The words hit like cold water, shocking in their accuracy.

"What would you suggest instead?"

"Stay. Do the work. Learn how to tolerate the discomfort of being around someone you care about who doesn't return your feelings. Learn how to be genuinely happy for their happiness, even when it doesn't include you."

"That sounds incredibly painful."

"It will be. But it will also teach you things about yourself that you can't learn any other way. And Mirei?" Professor Akizuki's voice softened again. "There's someone out there who will be grateful that you learned how to be brave. Someone who will benefit from all the emotional work you're doing now, even if it feels pointless."

Mirei considered this, weighing the appeal of running away again against the terrifying possibility of staying and growing.

"What if I can't handle it? What if seeing them together every week just makes me more bitter and resentful?"

"Then you'll learn what those feelings are trying to teach you, and you'll practice letting them go. That's how emotional maturity works—not avoiding difficult feelings, but learning how to move through them without letting them control your behavior."

For the first time in days, Mirei felt something other than despair. Not hope, exactly, but maybe the possibility of hope somewhere down the line.

"Okay," she said quietly. "I'll stay. I'll try to learn whatever this situation is supposed to teach me."

"Good. And Mirei? Consider talking to someone. A counselor, a therapist. You've been carrying a lot of emotional weight alone, and there's no shame in getting professional support."

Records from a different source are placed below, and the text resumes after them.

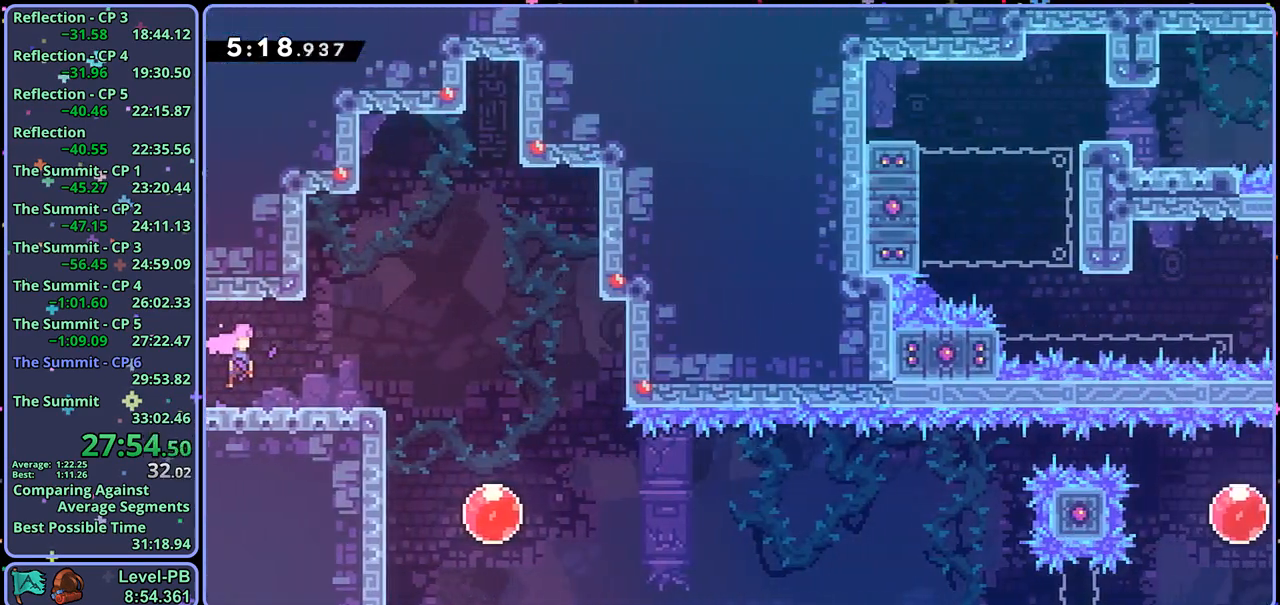
{"buttons": ["R1"], "left_stick": "down", "right_stick": "center", "events": [[400, "left_stick", "down"], [433, "R1", "down"]]}
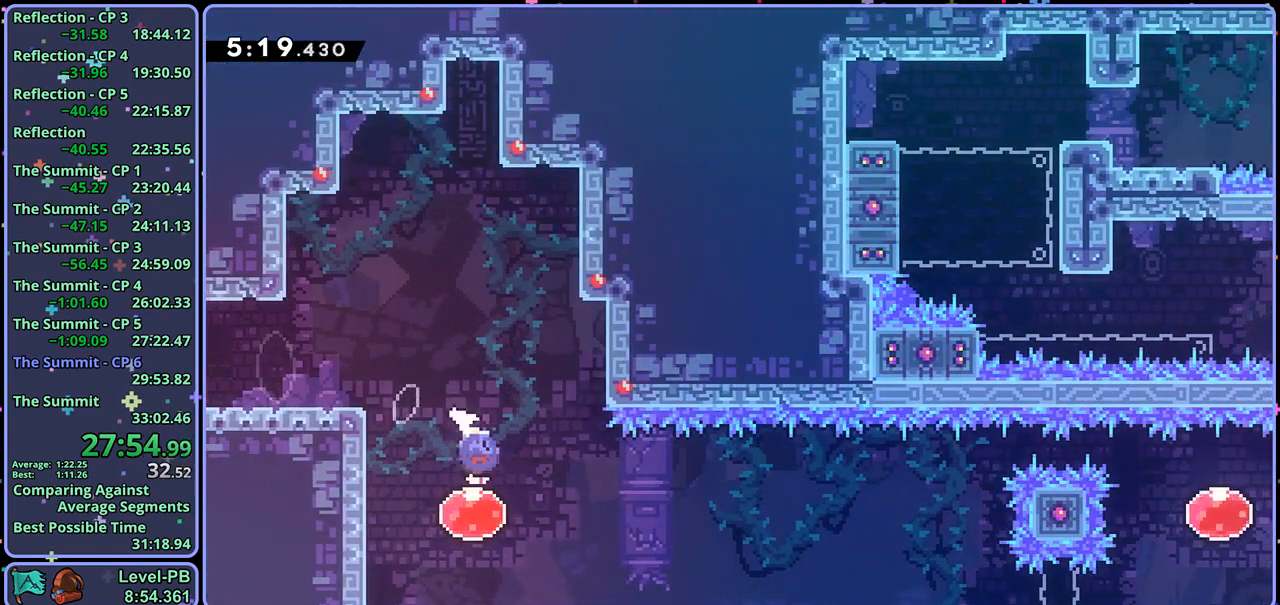
{"buttons": [], "left_stick": "right", "right_stick": "center", "events": [[17, "R1", "up"], [67, "left_stick", "right"], [83, "R1", "down"], [167, "R1", "up"]]}
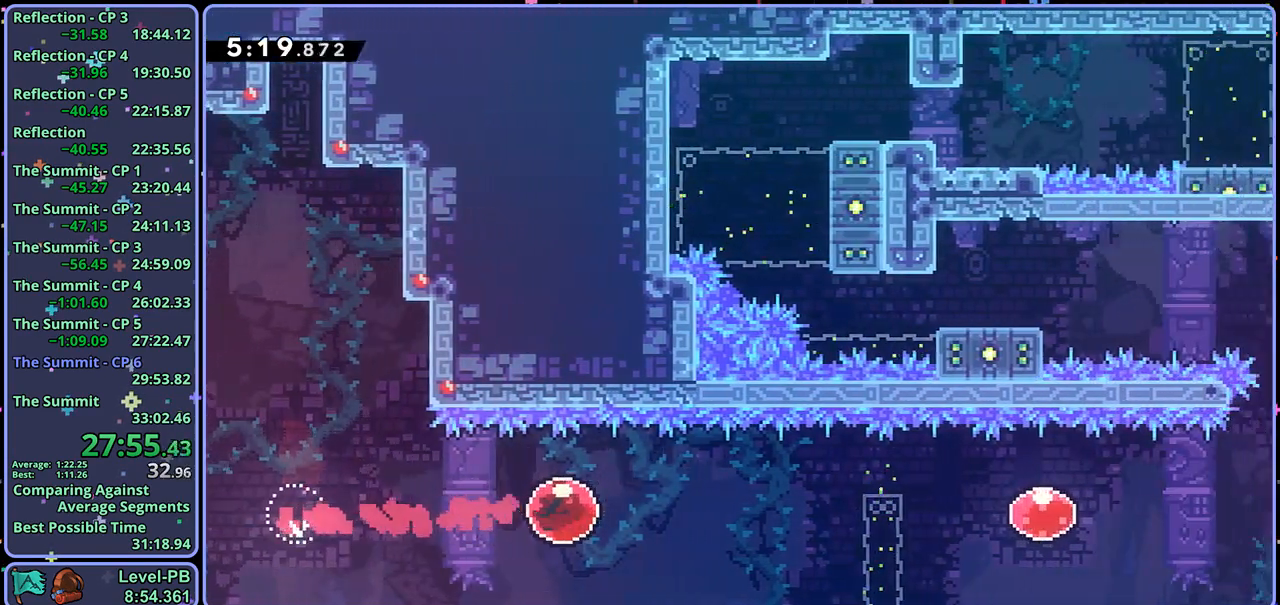
{"buttons": [], "left_stick": "right", "right_stick": "center", "events": []}
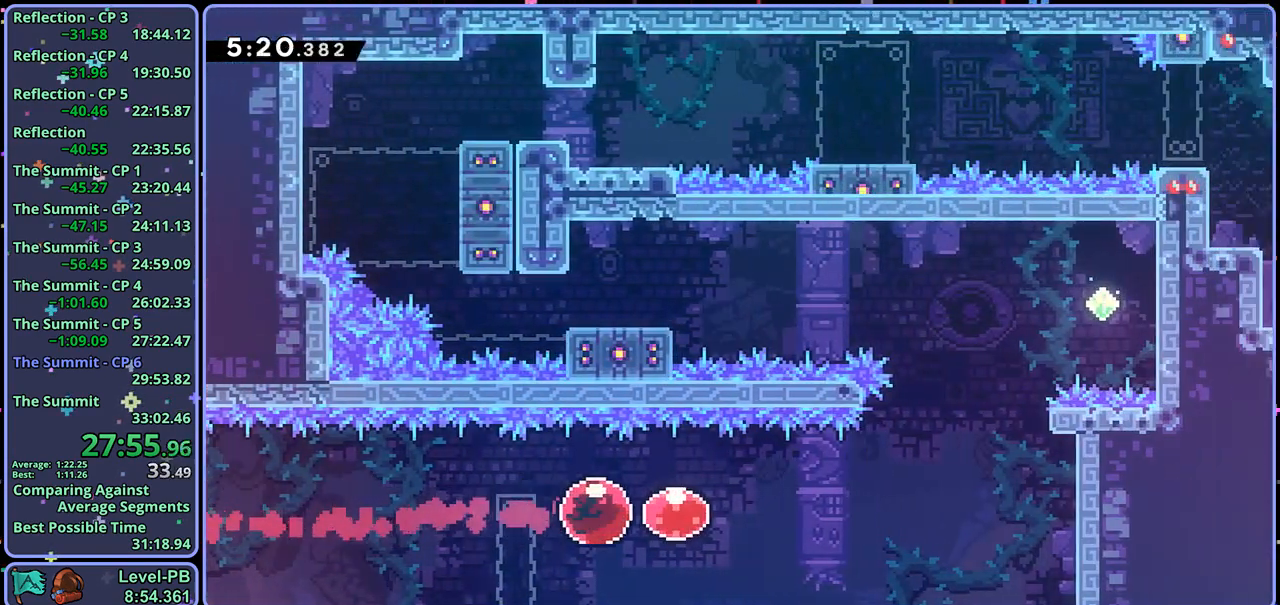
{"buttons": [], "left_stick": "right", "right_stick": "center", "events": [[50, "R1", "down"], [117, "R1", "up"]]}
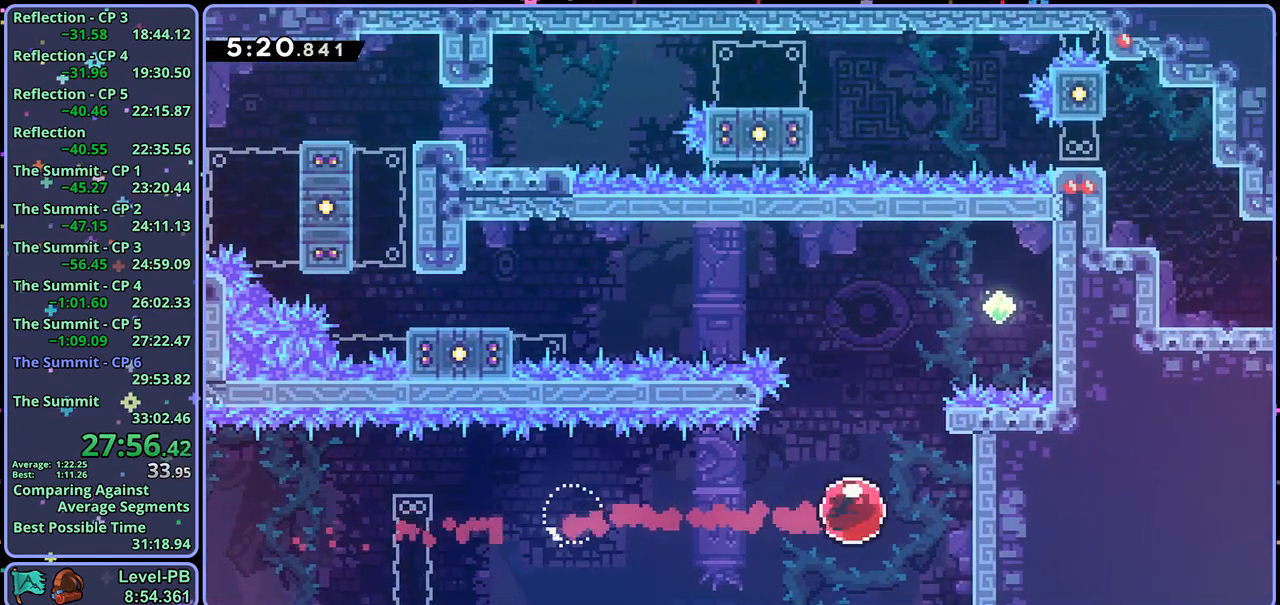
{"buttons": [], "left_stick": "up-left", "right_stick": "center", "events": [[33, "left_stick", "up"], [50, "R1", "down"], [267, "CROSS", "down"], [283, "left_stick", "up-left"], [400, "R1", "up"], [450, "CROSS", "up"]]}
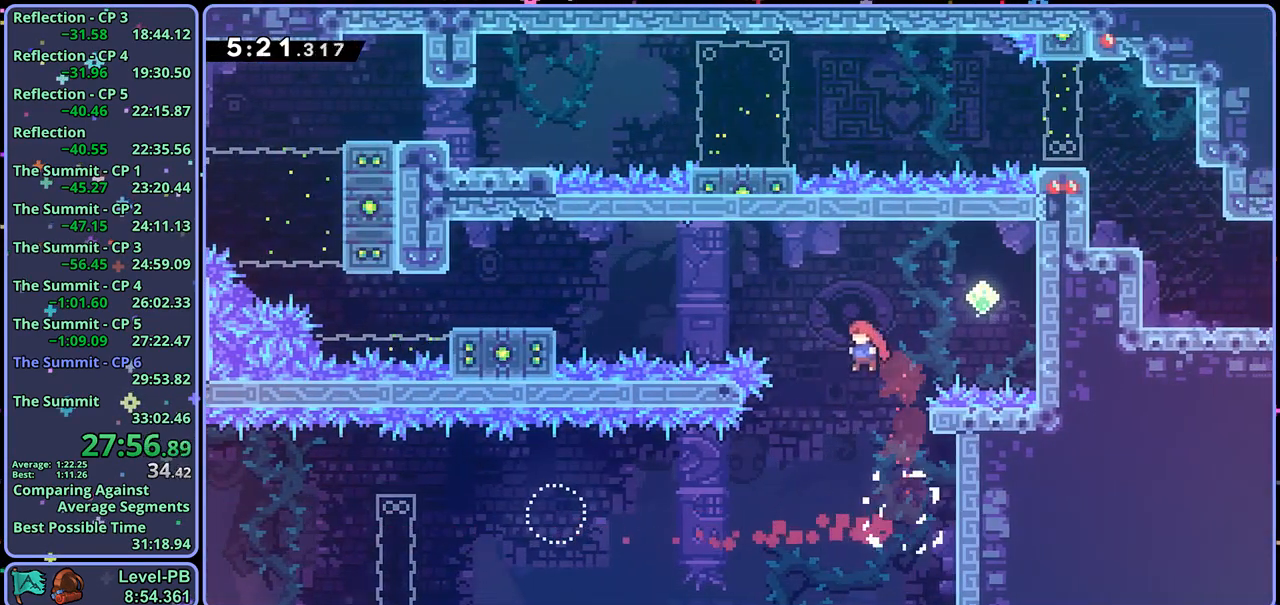
{"buttons": ["L1"], "left_stick": "up-right", "right_stick": "center", "events": [[183, "L1", "down"], [183, "left_stick", "up"], [300, "left_stick", "up-right"], [350, "R1", "down"], [467, "R1", "up"]]}
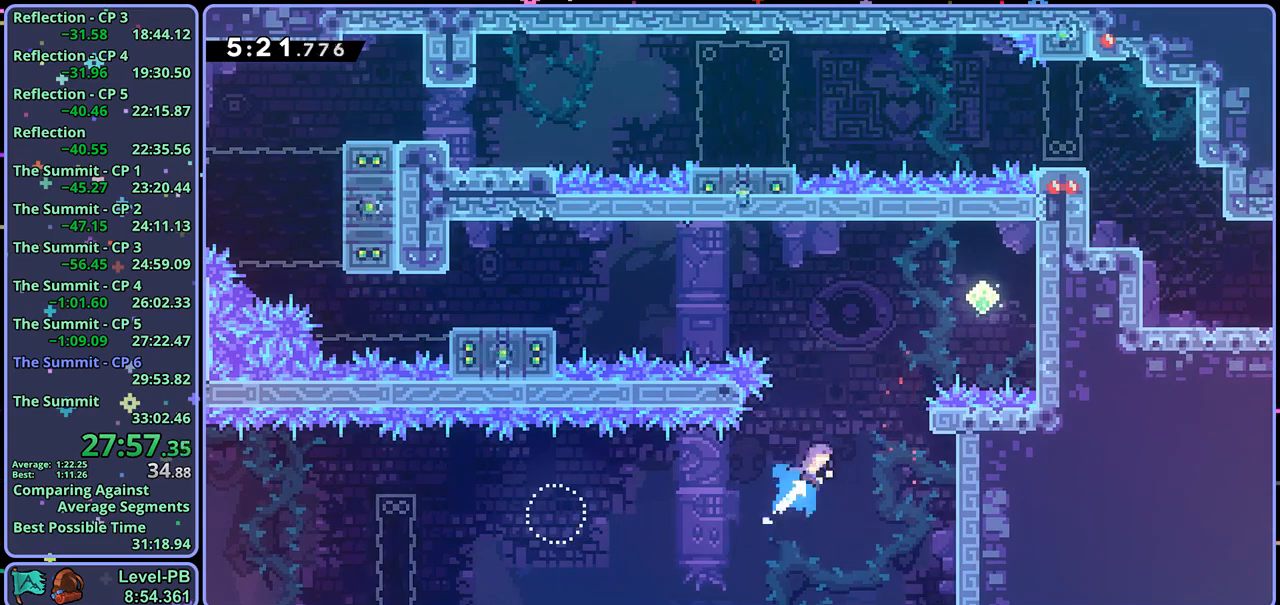
{"buttons": ["L1"], "left_stick": "right", "right_stick": "center", "events": [[100, "left_stick", "center"], [417, "left_stick", "right"]]}
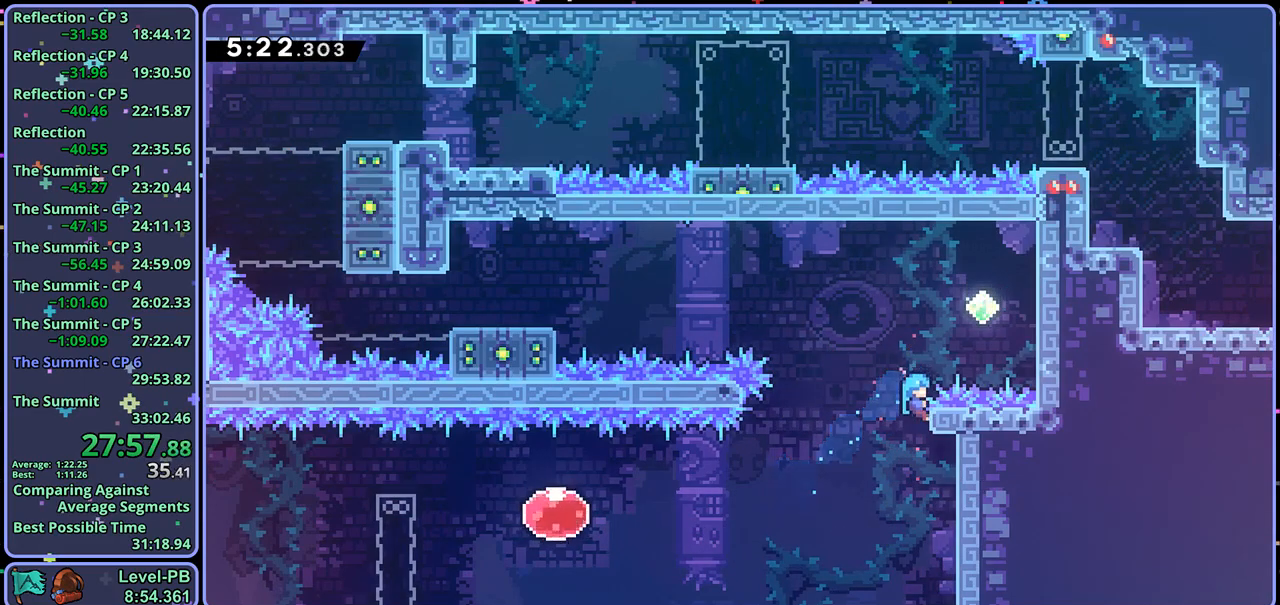
{"buttons": ["L1"], "left_stick": "right", "right_stick": "center", "events": [[17, "left_stick", "center"], [167, "CROSS", "down"], [217, "left_stick", "right"], [500, "CROSS", "up"]]}
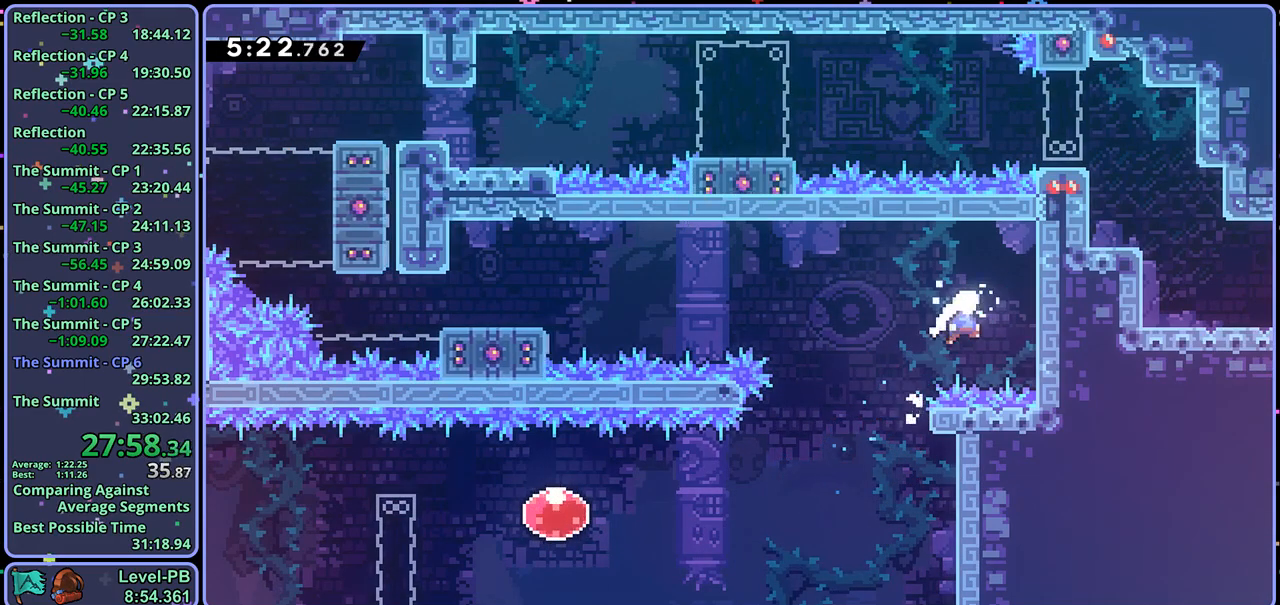
{"buttons": ["CROSS", "L1", "R1"], "left_stick": "left", "right_stick": "center", "events": [[150, "CROSS", "down"], [167, "left_stick", "left"], [500, "R1", "down"]]}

"I've been thinking about that too."

"Think harder. Make the appointment."

They emerged from the bathroom together, and Professor Akizuki walked Mirei partway back to her dorm, their conversation shifting to practical matters—campus resources, study groups, ways to build connections that didn't depend on her complicated history with Haruki.

By the time they parted ways, Mirei felt steadier, more anchored. Still sad, still lonely, still facing months of watching someone else have what she'd lost. But no longer drowning in those feelings.

She had work to do—on herself, on her patterns, on learning how to want things without letting fear make her choices for her.

It wouldn't be easy. But maybe, for the first time in her life, she was ready to choose difficult growth over comfortable stagnation.

Maybe it wasn't too late to become someone worth choosing, even if that someone would be chosen by someone else entirely.